Polling shows mixed views. Ipsos reported in July 2025 that 57 percent support national ID cards in principle, rising to 66 percent among older voters and Conservatives. More in Common put support at 53 percent across most parties, including Reform UK. Once digital is mentioned, support drops. Ipsos found only 38 percent in favour and 32 percent opposed.
People cite privacy and cyber risks most often. Street interviews reveal deeper worries. Some see tracking and intrusion, while others fear exclusion for the elderly and low-income groups. Big Brother Watch warns about digital discrimination, pointing to COVID-era tech failures that locked out many. High-profile breaches, such as the British Library attack in 2024, add to fears that a central credential could be a rich target for hackers.
BritCard is a High-Risk Move
Opposition parties have lined up to attack the idea. Reform UK’s Nigel Farage called it a cynical ploy that would not stop illegal migration and would hand more control to the state. Conservative leader Kemi Badenoch branded it a gimmick and promised to fight any attempt to force Digital ID on law-abiding citizens.
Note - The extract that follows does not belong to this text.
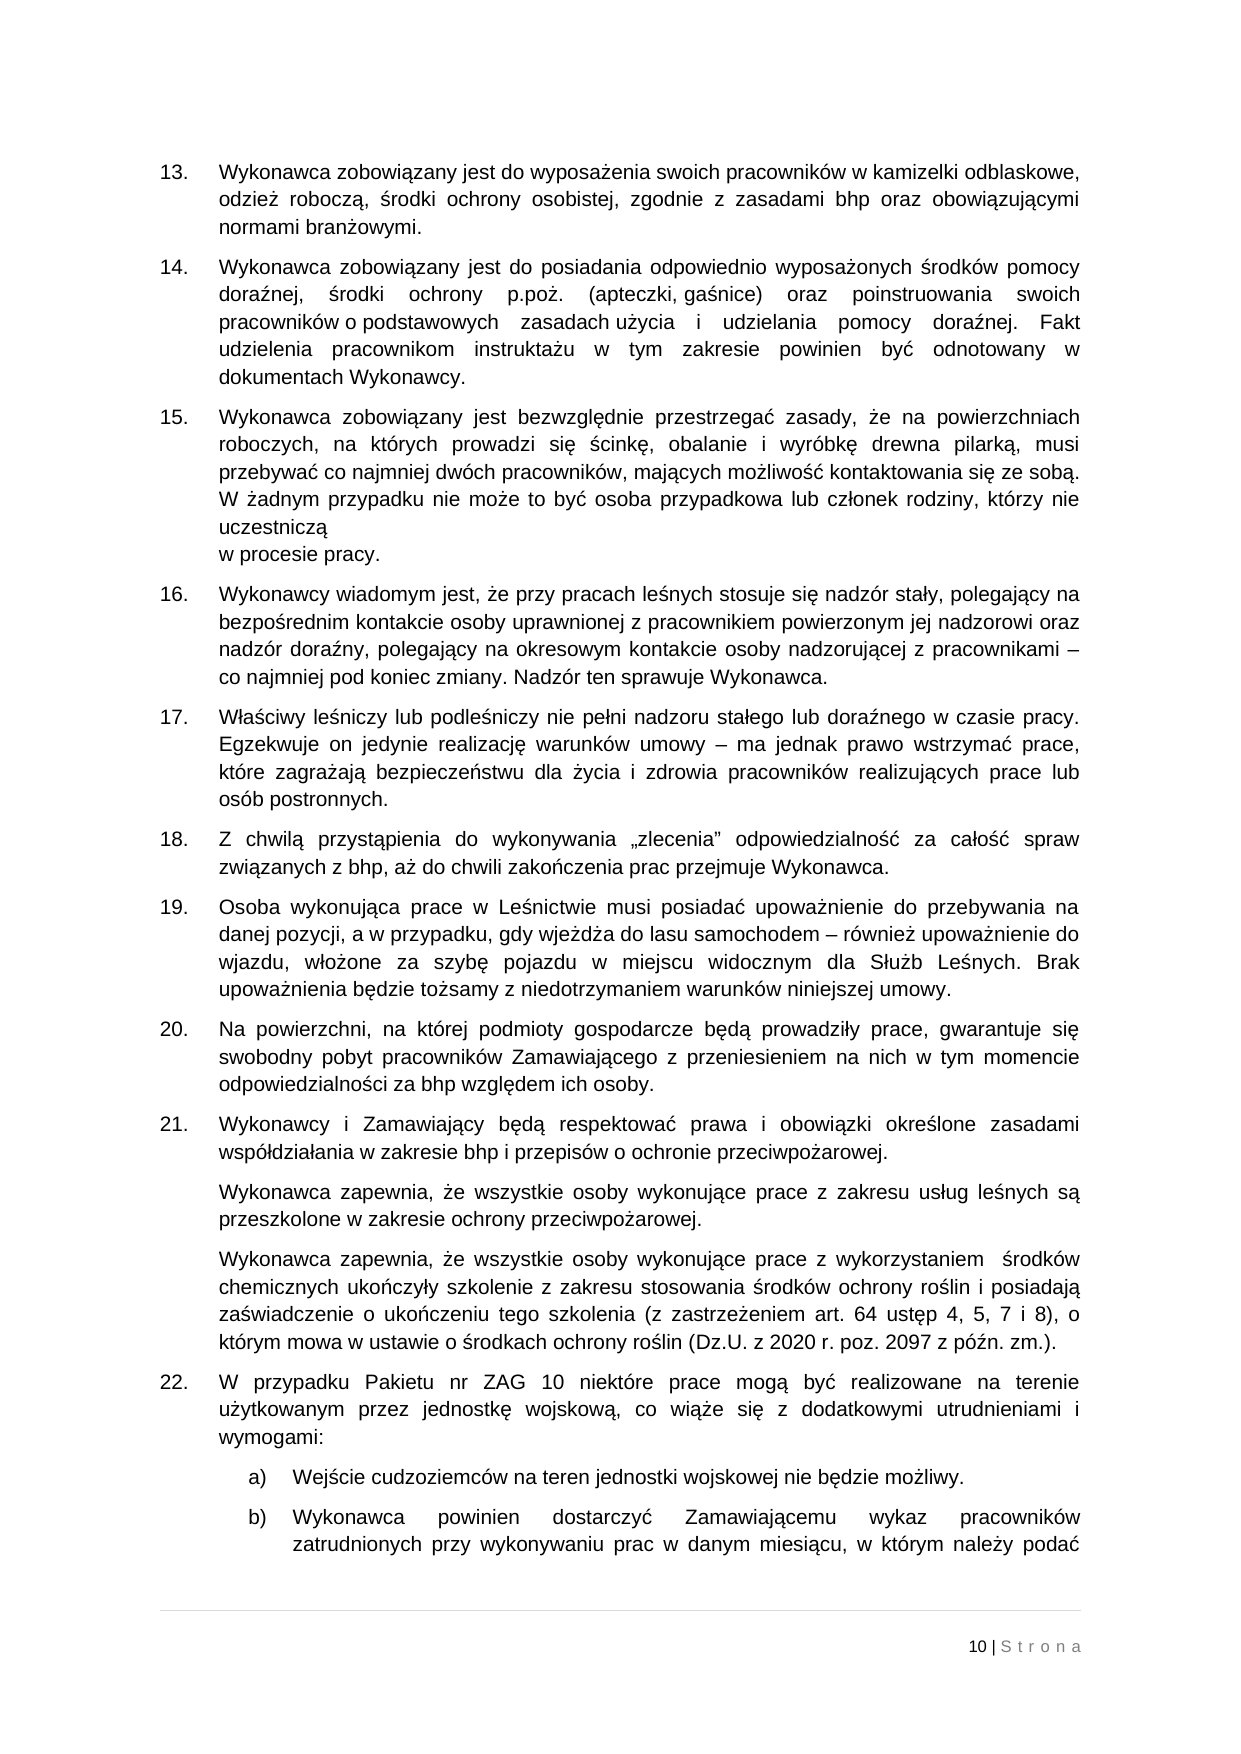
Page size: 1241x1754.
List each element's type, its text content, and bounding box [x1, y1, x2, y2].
The Liberal Democrats, who helped scrap Blair’s scheme in 2010, said they cannot back a mandatory rollout. Sir Ed Davey signalled he might soften if strong safeguards are in place, but his party remains wary. In Scotland, First Minister John Swinney condemned a BritCard that he says undermines devolution.
In Northern Ireland, Michelle O’Neill called it ludicrous and an attack on the Good Friday Agreement. On Labour’s left, MP Ian Byrne said the plan is tone deaf and unpopular. Former Home Secretary David Blunkett urged Labour to go further but admitted the rollout has been muted.
Liberty warned it would exclude vulnerable people and centralize highly sensitive data.
Electorally, the BritCard is a high-risk move before 2029. Starmer presents it as a shield against Reform UK, with Farage leading in polls and peeling away working-class voters over migration fears. If the system cuts illegal working and speeds up services, it could blunt Reform’s grievance politics, as Starmer puts it, and firm up Labour’s vote around 34 percent.
Polly Toynbee argued in The Guardian that it could be Labour’s secret weapon, signalling pride in British identity and challenging Farage on border control. The downsides are obvious. The plan was not in Labour’s manifesto, which angers privacy campaigners and parts of the left. It could drive away urban progressives and feed claims of a snooper state.
The Last Thing People Need
Social media outrage is already intense, boosted by libertarian voices abroad. Florida’s Ron DeSantis promised to block similar moves in the US, calling for a brick wall against digital ID. Any early glitches could echo Blair’s billion-pound fiasco and sap trust in a government under pressure on public finances. Polls show support fades under scrutiny.
If costs rise or data leaks occur, Labour’s thin majority could splinter, opening the door for Reform in Red Wall seats.
For Starmer, the row is a test of authority. The former prosecutor, praised for competence, now faces a party split over winter fuel cuts and the two-child cap. Support from the Blair Institute signals a centrist tilt, but alienating MPs like Byrne risks unrest on the left.
In his summit speech, he linked the policy to progressive patriotism and attacked what he called industrialized grievance from Trump and Farage. Critics such as Jim Killock of the Open Rights Group say a digital ID is the last thing people need during a cost-of-living crisis. Success would badge Starmer as tough on borders and competent on delivery.
Failure would invite Blair 2.0 headlines, accusations of a database state, and comparisons with China’s surveillance systems. One user on X claimed Britain is slipping under digital chains. With consultation rounds due, the government must prove it can improve security without eroding basic freedoms.
The fate of the BritCard depends on that balance. For now, it crystallizes Labour’s reckoning on immigration. It could be a practical fix for long-running problems, or the start of a surveillance regime most voters do not want. The debate is not going away.